Please note that this proposed interface (move_phys_pages) is very
unlikely to be received upstream due to side channel concerns. Instead,
it's more likely that the tiering component will expose a "promote X
pages from tier A to tier B", and the kernel component would then
use/consume hotness information to determine which pages to promote.

(Just as one example, there are many more realistic designs)

So if there is a way to expose workingset data to the mm/memory_tiers.c
component instead of via sysfs/cgroup - that is preferable.

The 'move_phys_pages' interface is more of an experimental interface to
test the effectiveness of this approach without having to plumb out the
entire system.  Definitely anything userland interface should not be
designed to generate physical address information for consumption unless
it is hard-locked behind admin caps.

Regards,
Gregory
Yuanchu Xie March 27, 2024, 10:53 p.m. UTC | #2
On Wed, Mar 27, 2024 at 2:44 PM Gregory Price
<gregory.price@memverge.com> wrote:
>
> On Wed, Mar 27, 2024 at 02:30:59PM -0700, Yuanchu Xie wrote:
> > I realize this does not generalize well to hotness information, but I
> > lack the intuition for an abstraction that presents hotness in a useful
> > way. Based on a recent proposal for move_phys_pages[2], it seems like
> > userspace tiering software would like to move specific physical pages,
> > instead of informing the kernel "move x number of hot pages to y
> > device". Please advise.
> >
> > [2]
> > https://lore.kernel.org/lkml/20240319172609.332900-1-gregory.price@memverge.com/
> >
>
> Please note that this proposed interface (move_phys_pages) is very
> unlikely to be received upstream due to side channel concerns. Instead,
> it's more likely that the tiering component will expose a "promote X
> pages from tier A to tier B", and the kernel component would then
> use/consume hotness information to determine which pages to promote.

I see that mm/memory-tiers.c only has support for demotion. What kind
of hotness information do devices typically provide? The OCP proposal
is not very specific about this.
A list of hot pages with configurable threshold?
Access frequency for all pages at configured granularity?
Is there a way to tell which NUMA node is accessing them, for page promotion?
>
> (Just as one example, there are many more realistic designs)
>
> So if there is a way to expose workingset data to the mm/memory_tiers.c
> component instead of via sysfs/cgroup - that is preferable.

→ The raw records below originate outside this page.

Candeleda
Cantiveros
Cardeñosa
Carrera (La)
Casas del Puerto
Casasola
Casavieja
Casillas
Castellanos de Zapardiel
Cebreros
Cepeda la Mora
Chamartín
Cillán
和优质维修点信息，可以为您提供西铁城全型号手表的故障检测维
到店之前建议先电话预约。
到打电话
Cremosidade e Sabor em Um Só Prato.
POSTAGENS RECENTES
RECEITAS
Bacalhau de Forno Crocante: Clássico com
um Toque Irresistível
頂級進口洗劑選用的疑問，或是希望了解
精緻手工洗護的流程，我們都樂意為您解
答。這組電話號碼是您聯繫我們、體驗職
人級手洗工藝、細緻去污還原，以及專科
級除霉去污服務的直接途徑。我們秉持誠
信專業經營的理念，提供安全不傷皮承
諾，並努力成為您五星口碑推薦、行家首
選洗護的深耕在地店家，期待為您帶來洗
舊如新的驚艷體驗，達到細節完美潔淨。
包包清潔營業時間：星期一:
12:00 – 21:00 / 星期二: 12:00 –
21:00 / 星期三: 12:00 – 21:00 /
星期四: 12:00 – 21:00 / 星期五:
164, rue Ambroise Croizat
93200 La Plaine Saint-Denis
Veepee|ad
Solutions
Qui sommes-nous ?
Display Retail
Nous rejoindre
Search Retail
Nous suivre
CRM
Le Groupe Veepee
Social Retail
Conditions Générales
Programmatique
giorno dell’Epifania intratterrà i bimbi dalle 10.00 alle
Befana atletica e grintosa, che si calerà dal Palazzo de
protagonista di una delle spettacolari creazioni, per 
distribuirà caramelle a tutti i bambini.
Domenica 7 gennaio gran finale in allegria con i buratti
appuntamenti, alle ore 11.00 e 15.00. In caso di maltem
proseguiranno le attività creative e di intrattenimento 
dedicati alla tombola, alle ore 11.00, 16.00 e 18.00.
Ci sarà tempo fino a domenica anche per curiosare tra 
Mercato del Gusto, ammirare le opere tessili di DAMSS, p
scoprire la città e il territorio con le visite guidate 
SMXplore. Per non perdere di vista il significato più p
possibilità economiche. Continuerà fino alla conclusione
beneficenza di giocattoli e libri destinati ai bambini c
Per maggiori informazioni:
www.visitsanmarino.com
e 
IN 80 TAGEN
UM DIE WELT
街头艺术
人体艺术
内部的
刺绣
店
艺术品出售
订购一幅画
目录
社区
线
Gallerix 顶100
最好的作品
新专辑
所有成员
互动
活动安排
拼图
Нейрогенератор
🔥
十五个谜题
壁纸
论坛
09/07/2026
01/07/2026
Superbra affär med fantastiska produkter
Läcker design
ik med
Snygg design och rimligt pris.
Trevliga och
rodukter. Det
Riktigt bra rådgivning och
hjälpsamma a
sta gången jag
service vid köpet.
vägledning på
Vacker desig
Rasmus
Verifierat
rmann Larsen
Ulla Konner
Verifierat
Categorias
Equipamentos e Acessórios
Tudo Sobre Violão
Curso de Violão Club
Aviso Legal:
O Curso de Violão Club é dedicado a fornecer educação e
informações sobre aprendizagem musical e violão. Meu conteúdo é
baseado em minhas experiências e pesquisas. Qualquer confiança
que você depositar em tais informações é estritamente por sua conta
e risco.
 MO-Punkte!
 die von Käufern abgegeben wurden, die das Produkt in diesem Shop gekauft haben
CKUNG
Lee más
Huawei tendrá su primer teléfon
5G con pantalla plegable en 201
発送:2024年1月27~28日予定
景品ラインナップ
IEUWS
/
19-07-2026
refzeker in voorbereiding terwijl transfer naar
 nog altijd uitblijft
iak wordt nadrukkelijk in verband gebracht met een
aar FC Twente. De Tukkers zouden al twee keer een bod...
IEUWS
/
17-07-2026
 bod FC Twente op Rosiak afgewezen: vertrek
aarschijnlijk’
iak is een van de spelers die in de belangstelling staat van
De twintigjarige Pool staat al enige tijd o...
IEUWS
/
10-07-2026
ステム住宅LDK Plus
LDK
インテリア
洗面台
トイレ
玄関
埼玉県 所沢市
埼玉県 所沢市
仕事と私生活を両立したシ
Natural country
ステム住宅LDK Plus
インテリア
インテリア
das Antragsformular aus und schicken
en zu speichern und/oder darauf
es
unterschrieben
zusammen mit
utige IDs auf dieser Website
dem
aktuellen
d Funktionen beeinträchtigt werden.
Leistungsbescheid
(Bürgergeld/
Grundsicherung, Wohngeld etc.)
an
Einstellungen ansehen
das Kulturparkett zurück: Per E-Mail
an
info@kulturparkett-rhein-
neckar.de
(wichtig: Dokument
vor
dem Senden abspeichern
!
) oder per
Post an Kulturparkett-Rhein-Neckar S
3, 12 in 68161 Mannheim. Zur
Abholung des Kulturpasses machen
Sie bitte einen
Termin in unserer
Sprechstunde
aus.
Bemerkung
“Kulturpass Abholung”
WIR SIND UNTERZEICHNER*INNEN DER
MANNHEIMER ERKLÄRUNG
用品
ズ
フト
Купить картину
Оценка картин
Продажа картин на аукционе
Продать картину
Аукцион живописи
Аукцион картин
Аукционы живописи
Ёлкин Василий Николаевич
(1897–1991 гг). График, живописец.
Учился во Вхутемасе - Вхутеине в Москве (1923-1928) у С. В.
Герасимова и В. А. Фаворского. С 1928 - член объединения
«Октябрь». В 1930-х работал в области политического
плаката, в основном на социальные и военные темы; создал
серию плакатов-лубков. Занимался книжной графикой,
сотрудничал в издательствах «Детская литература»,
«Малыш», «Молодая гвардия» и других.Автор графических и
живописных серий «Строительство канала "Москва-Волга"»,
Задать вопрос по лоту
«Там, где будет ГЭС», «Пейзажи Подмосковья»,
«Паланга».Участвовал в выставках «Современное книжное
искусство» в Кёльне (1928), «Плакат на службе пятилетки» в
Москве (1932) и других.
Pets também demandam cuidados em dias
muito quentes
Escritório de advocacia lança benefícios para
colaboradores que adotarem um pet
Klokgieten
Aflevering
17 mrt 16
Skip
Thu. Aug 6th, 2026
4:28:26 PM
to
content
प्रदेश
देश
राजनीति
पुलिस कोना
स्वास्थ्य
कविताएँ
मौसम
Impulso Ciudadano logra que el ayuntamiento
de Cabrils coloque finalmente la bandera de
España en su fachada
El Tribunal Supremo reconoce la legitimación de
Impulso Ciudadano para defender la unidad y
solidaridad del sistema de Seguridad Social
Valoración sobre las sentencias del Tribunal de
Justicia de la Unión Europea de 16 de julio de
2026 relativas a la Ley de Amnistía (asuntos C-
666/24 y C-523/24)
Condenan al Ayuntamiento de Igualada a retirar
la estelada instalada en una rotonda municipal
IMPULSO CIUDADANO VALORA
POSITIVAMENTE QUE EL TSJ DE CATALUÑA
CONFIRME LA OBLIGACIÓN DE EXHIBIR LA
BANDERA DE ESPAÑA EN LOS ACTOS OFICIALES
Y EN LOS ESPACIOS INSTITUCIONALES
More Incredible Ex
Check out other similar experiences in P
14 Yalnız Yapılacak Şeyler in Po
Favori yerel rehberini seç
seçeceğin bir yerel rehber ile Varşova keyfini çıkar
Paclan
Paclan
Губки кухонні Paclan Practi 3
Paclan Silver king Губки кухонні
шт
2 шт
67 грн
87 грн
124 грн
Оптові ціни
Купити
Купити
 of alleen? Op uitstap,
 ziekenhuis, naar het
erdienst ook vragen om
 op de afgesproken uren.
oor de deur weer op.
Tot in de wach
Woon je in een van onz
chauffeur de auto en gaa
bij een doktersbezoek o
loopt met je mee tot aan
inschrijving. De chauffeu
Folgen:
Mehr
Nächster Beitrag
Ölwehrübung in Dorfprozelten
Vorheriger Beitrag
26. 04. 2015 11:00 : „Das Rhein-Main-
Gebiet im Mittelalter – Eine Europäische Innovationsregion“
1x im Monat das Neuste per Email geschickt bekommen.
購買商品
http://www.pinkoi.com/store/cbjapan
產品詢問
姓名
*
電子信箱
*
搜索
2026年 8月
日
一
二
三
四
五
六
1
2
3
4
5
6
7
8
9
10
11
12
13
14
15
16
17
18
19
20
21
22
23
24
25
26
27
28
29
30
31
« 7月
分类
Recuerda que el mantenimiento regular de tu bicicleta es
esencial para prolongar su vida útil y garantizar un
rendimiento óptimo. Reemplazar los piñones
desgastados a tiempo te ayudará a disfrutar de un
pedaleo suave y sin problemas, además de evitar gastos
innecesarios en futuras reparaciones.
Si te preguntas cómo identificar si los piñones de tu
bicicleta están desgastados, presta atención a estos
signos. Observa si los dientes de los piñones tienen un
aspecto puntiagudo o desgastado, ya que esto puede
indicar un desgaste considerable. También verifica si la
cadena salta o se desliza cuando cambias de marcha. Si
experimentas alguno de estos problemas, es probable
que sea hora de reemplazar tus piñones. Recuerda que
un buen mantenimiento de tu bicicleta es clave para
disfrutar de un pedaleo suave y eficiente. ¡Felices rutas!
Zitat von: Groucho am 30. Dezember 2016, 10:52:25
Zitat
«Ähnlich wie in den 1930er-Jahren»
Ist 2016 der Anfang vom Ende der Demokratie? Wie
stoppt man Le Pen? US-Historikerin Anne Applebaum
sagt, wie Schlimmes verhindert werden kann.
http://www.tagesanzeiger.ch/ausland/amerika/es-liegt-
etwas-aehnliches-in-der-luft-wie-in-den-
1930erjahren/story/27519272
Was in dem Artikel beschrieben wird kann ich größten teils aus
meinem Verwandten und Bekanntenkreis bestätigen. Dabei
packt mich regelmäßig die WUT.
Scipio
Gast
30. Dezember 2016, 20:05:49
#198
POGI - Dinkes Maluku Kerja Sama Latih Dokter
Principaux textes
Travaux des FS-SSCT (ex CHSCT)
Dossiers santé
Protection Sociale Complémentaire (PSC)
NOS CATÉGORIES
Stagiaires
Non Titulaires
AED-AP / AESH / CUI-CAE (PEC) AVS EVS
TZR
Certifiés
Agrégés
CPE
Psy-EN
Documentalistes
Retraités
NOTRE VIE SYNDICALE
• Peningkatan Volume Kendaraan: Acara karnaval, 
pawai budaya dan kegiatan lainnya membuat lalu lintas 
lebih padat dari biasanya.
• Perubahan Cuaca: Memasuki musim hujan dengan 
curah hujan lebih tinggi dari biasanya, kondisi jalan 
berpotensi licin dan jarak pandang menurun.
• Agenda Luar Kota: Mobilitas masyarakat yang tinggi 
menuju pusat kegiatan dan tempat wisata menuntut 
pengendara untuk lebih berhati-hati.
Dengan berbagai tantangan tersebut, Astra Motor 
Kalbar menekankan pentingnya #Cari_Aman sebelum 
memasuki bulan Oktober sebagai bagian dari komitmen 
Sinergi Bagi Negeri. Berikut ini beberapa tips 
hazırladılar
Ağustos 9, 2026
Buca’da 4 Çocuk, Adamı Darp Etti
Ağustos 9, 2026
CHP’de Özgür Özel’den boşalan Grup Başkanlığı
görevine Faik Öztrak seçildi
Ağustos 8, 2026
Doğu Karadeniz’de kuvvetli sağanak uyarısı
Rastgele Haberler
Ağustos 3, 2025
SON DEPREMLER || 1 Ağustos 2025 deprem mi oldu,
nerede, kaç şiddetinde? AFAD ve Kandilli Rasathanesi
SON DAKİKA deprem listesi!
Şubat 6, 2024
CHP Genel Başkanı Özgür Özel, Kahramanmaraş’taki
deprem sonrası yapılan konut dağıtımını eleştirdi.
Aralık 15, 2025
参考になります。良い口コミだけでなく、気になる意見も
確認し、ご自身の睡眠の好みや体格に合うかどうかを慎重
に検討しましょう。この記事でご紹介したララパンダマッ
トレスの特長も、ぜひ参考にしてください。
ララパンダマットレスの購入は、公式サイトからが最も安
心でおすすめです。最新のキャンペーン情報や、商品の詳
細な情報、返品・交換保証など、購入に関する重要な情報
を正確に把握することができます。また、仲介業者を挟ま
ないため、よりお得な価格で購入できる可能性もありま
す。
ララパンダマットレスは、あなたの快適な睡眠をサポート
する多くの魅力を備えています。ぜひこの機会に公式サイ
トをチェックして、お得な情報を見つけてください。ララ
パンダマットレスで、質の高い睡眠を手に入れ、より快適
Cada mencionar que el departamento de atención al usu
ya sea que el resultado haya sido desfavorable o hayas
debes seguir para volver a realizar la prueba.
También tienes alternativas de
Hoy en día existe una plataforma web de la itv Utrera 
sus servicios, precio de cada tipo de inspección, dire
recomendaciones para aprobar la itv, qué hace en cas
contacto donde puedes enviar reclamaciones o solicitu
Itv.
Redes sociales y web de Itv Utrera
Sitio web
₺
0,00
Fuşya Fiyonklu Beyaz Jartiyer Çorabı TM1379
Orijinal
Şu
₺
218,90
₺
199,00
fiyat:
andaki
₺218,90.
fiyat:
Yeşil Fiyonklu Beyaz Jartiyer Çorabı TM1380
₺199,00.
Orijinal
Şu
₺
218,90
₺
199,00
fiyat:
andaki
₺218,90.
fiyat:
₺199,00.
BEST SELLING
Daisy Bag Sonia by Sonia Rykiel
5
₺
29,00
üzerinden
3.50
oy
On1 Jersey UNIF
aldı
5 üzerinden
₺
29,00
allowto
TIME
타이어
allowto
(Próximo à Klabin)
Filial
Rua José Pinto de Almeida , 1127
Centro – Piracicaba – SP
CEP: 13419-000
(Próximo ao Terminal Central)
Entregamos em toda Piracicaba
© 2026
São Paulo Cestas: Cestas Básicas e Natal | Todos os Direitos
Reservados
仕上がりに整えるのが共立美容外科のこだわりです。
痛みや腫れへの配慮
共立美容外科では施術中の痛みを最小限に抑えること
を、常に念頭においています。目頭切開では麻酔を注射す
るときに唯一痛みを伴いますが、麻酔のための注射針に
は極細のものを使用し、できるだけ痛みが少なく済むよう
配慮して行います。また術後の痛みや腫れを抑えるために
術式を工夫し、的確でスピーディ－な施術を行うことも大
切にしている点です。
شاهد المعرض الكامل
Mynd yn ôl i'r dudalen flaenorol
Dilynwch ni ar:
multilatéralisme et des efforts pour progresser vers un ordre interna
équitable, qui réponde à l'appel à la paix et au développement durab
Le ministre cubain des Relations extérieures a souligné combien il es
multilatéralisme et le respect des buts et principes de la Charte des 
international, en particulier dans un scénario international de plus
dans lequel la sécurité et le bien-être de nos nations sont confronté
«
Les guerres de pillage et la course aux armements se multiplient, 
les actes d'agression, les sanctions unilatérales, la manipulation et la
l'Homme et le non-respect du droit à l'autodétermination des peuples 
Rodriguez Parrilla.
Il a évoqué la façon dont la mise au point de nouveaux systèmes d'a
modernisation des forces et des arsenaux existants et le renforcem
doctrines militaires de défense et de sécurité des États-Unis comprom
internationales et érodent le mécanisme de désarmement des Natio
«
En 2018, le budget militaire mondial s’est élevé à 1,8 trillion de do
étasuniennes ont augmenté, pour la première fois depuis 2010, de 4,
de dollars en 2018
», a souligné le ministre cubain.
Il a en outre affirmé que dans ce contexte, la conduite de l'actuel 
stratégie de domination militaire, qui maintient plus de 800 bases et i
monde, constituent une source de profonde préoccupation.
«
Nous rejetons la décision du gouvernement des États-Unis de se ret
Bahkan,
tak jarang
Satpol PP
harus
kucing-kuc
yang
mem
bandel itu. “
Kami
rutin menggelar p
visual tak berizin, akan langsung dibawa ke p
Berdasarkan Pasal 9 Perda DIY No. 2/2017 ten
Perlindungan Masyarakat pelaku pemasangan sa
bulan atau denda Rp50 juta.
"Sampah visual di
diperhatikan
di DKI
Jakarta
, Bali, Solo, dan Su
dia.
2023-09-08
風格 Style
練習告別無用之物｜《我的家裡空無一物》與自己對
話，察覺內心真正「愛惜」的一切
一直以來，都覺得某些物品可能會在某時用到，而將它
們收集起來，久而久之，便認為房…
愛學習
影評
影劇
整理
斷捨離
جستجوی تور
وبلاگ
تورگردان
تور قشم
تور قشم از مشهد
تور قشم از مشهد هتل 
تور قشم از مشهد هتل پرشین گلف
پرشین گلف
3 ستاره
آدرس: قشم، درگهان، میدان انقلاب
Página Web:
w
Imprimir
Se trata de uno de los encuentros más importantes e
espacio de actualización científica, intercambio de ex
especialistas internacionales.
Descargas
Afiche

Appreciate the feedback. The data in its current form might be useful
to inform demotion decisions, but for promotion, are you aware of any
recent developments? I would like to encode hotness as workingset data
as well.
>
> The 'move_phys_pages' interface is more of an experimental interface to
> test the effectiveness of this approach without having to plumb out the
> entire system.  Definitely anything userland interface should not be
> designed to generate physical address information for consumption unless
> it is hard-locked behind admin caps.
>
> Regards,
> Gregory
Gregory Price March 29, 2024, 5:28 p.m. UTC | #3
On Wed, Mar 27, 2024 at 03:53:39PM -0700, Yuanchu Xie wrote:
> On Wed, Mar 27, 2024 at 2:44 PM Gregory Price
> <gregory.price@memverge.com> wrote:
> >
> > Please note that this proposed interface (move_phys_pages) is very
> > unlikely to be received upstream due to side channel concerns. Instead,
> > it's more likely that the tiering component will expose a "promote X
> > pages from tier A to tier B", and the kernel component would then
> > use/consume hotness information to determine which pages to promote.
> 
> I see that mm/memory-tiers.c only has support for demotion. What kind
> of hotness information do devices typically provide? The OCP proposal
> is not very specific about this.
> A list of hot pages with configurable threshold?
> Access frequency for all pages at configured granularity?
> Is there a way to tell which NUMA node is accessing them, for page promotion?

(caveat: i'm not a memory-tiers maintainer, you may want to poke at them
directly for more information, this is simply spitballing an idea)

I don't know of any public proposals of explicit hotness information
provided by hardware yet, just the general proposal.

For the sake of simplicity, I would make the assumption that you have
the least information possible - a simple list of "hot addresses" in
Host Physcal Address format.

I.e. there's some driver function that amounts to:

uint32_t device_get_hot_addresses(uint64_t *addresses, uint32_t buf_max);

Where the return value is number of addresses the device returned, and
the buf_max is the number of addresses that can be read.

Drives providing this functionality would then register this as a
callback when its memory becomes a member of some numa node.


Re: source node -
Devices have no real way of determining upstream source information.

> >
> > (Just as one example, there are many more realistic designs)
> >
> > So if there is a way to expose workingset data to the mm/memory_tiers.c
> > component instead of via sysfs/cgroup - that is preferable.
> 
> Appreciate the feedback. The data in its current form might be useful
> to inform demotion decisions, but for promotion, are you aware of any
> recent developments? I would like to encode hotness as workingset data
> as well.

There were some recent patches to DAMON about promotion/demotion.  You
might look there.

~Gregory